Instructions to follow
Identify, in the records below, every line where the string "logoColor" appears, and copy each such line.

Listed records

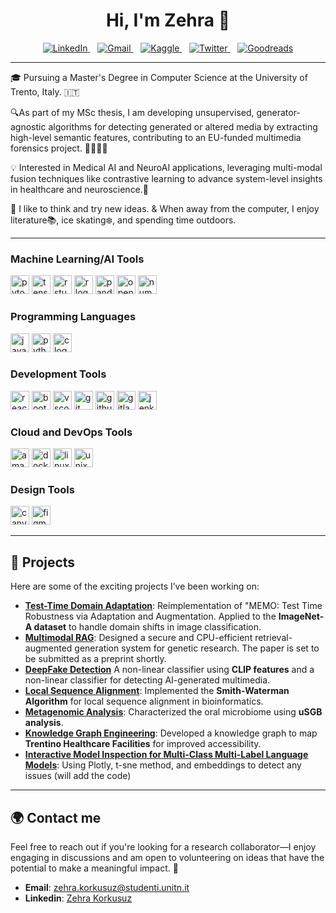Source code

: <h1 align="center">Hi, I'm Zehra 👋</h1>

<p align='center'>
  <a href="https://www.linkedin.com/in/zehrakorkusuz/">
    <img src="https://img.shields.io/badge/LinkedIn-0077B5?style=for-the-badge&logo=linkedin&logoColor=white" alt="LinkedIn">
  </a>&nbsp;&nbsp;
  <a href="mailto:zehra.korkusuz@studenti.unitn.it">
    <img src="https://img.shields.io/badge/Gmail-D14836?style=for-the-badge&logo=gmail&logoColor=white" alt="Gmail">
  </a>&nbsp;&nbsp;
  <a href="https://www.kaggle.com/zehrakorkusuz">
    <img src="https://img.shields.io/badge/Kaggle-20BEFF?style=for-the-badge&logo=kaggle&logoColor=white" alt="Kaggle">
  </a>&nbsp;&nbsp;
  <a href="https://twitter.com/wzehrakorkusuz">
    <img src="https://img.shields.io/badge/Twitter-1DA1F2?style=for-the-badge&logo=twitter&logoColor=white" alt="Twitter">
  </a>&nbsp;&nbsp;
  <a href="https://www.goodreads.com/user/show/25151944-zehra">
    <img src="https://img.shields.io/badge/Goodreads-372213?style=for-the-badge&logo=goodreads&logoColor=white" alt="Goodreads">
  </a>
</p>

---
🎓 Pursuing a Master's Degree in Computer Science at the University of Trento, Italy. 🇮🇹

🔍As part of my MSc thesis, I am developing unsupervised, generator-agnostic algorithms for detecting generated or altered media by extracting high-level semantic features, contributing to an EU-funded multimedia forensics project. 🕵️‍♂🇪🇺

💡 Interested in Medical AI and NeuroAI applications, leveraging multi-modal fusion techniques like contrastive learning to advance system-level insights in healthcare and neuroscience.🧠

🌿 I like to think and try new ideas. & When away from the computer, I enjoy literature📚, ice skating❄️, and spending time outdoors. 

---
<div align="left">

### **Machine Learning/AI Tools**  
  <img src="https://cdn.jsdelivr.net/gh/devicons/devicon/icons/pytorch/pytorch-original.svg" height="30" alt="pytorch logo" title="PyTorch" />
  <img src="https://cdn.jsdelivr.net/gh/devicons/devicon/icons/tensorflow/tensorflow-original.svg" height="30" alt="tensorflow logo" title="TensorFlow" />
  <img src="https://cdn.jsdelivr.net/gh/devicons/devicon/icons/rstudio/rstudio-original.svg" height="30" alt="rstudio logo" title="RStudio" />
  <img src="https://cdn.jsdelivr.net/gh/devicons/devicon/icons/r/r-original.svg" height="30" alt="r logo" title="R" />
  <img src="https://cdn.jsdelivr.net/gh/devicons/devicon/icons/pandas/pandas-original.svg" height="30" alt="pandas logo" title="Pandas" />
  <img src="https://cdn.jsdelivr.net/gh/devicons/devicon/icons/opencv/opencv-original.svg" height="30" alt="opencv logo" title="OpenCV" />
  <img src="https://cdn.jsdelivr.net/gh/devicons/devicon/icons/numpy/numpy-original.svg" height="30" alt="numpy logo" title="NumPy" />

</div>

<div align="left">

### **Programming Languages**  
  <img src="https://cdn.jsdelivr.net/gh/devicons/devicon/icons/javascript/javascript-original.svg" height="30" alt="javascript logo" title="JavaScript" />
  <img src="https://cdn.jsdelivr.net/gh/devicons/devicon/icons/python/python-original.svg" height="30" alt="python logo" title="Python" />
  <img src="https://cdn.jsdelivr.net/gh/devicons/devicon/icons/c/c-original.svg" height="30" alt="c logo" title="C" />

</div>

<div align="left">

### **Development Tools**  
  <img src="https://cdn.jsdelivr.net/gh/devicons/devicon/icons/react/react-original.svg" height="30" alt="react logo" title="React" />
  <img src="https://cdn.jsdelivr.net/gh/devicons/devicon/icons/bootstrap/bootstrap-original.svg" height="30" alt="bootstrap logo" title="Bootstrap" />
  <img src="https://cdn.jsdelivr.net/gh/devicons/devicon/icons/vscode/vscode-original.svg" height="30" alt="vscode logo" title="VSCode" />
  <img src="https://cdn.jsdelivr.net/gh/devicons/devicon/icons/git/git-original.svg" height="30" alt="git logo" title="Git" />
  <img src="https://cdn.jsdelivr.net/gh/devicons/devicon/icons/github/github-original.svg" height="30" alt="github logo" title="GitHub" />
  <img src="https://cdn.jsdelivr.net/gh/devicons/devicon/icons/gitlab/gitlab-original.svg" height="30" alt="gitlab logo" title="GitLab" />
  <img src="https://cdn.jsdelivr.net/gh/devicons/devicon/icons/jenkins/jenkins-line.svg" height="30" alt="jenkins logo" title="Jenkins" />

</div>

<div align="left">

### **Cloud and DevOps Tools**  
  <img src="https://cdn.jsdelivr.net/gh/devicons/devicon/icons/amazonwebservices/amazonwebservices-line-wordmark.svg" height="30" alt="amazonwebservices logo" title="AWS" />
  <img src="https://cdn.jsdelivr.net/gh/devicons/devicon/icons/docker/docker-original.svg" height="30" alt="docker logo" title="Docker" />
  <img src="https://cdn.jsdelivr.net/gh/devicons/devicon/icons/linux/linux-original.svg" height="30" alt="linux logo" title="Linux" />
  <img src="https://cdn.jsdelivr.net/gh/devicons/devicon/icons/unix/unix-original.svg" height="30" alt="unix logo" title="Unix" />

</div>

<div align="left">

### **Design Tools**  
  <img src="https://cdn.jsdelivr.net/gh/devicons/devicon/icons/canva/canva-original.svg" height="30" alt="canva logo" title="Canva" />
  <img src="https://cdn.jsdelivr.net/gh/devicons/devicon/icons/figma/figma-original.svg" height="30" alt="figma logo" title="Figma" />

</div>

---

## 🚀 Projects

Here are some of the exciting projects I’ve been working on:

- **[Test-Time Domain Adaptation](https://github.com/zehrakorkusuz/test_time_training_dl_domain_adaptation)**: Reimplementation of "MEMO: Test Time Robustness via Adaptation and Augmentation. Applied to the **ImageNet-A dataset** to handle domain shifts in image classification.
- **[Multimodal RAG](https://github.com/zehrakorkusuz/PaperRAG)**: Designed a secure and CPU-efficient retrieval-augmented generation system for genetic research. The paper is set to be submitted as a preprint shortly.
- **[DeepFake Detection](https://github.com/zehrakorkusuz/DeepFakeDetection)** A non-linear classifier using **CLIP features** and a non-linear classifier for detecting AI-generated multimedia.
- **[Local Sequence Alignment](https://github.com/zehrakorkusuz/Local-Sequence-Alignment)**: Implemented the **Smith-Waterman Algorithm** for local sequence alignment in bioinformatics.
- **[Metagenomic Analysis](https://github.com/zehrakorkusuz/Microbial_Genomics)**: Characterized the oral microbiome using **uSGB analysis**.
- **[Knowledge Graph Engineering](https://github.com/zehrakorkusuz/Trentino-Healthcare-Knowledge-Graph-Project)**: Developed a knowledge graph to map **Trentino Healthcare Facilities** for improved accessibility.
- **[Interactive Model Inspection for Multi-Class Multi-Label Language Models]()**: Using Plotly, t-sne method, and embeddings to detect any issues  (will add the code)

---

## 🌍 Contact me

Feel free to reach out if you're looking for a research collaborator—I enjoy engaging in discussions and am open to volunteering on ideas that have the potential to make a meaningful impact. 🌱

- **Email**: [zehra.korkusuz@studenti.unitn.it](mailto:zehra.korkusuz@studenti.unitn.it)
- **Linkedin**: [Zehra Korkusuz](linkedin.com/in/zehrakorkusuz)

Expected output
    <img src="https://img.shields.io/badge/LinkedIn-0077B5?style=for-the-badge&logo=linkedin&logoColor=white" alt="LinkedIn">
    <img src="https://img.shields.io/badge/Gmail-D14836?style=for-the-badge&logo=gmail&logoColor=white" alt="Gmail">
    <img src="https://img.shields.io/badge/Kaggle-20BEFF?style=for-the-badge&logo=kaggle&logoColor=white" alt="Kaggle">
    <img src="https://img.shields.io/badge/Twitter-1DA1F2?style=for-the-badge&logo=twitter&logoColor=white" alt="Twitter">
    <img src="https://img.shields.io/badge/Goodreads-372213?style=for-the-badge&logo=goodreads&logoColor=white" alt="Goodreads">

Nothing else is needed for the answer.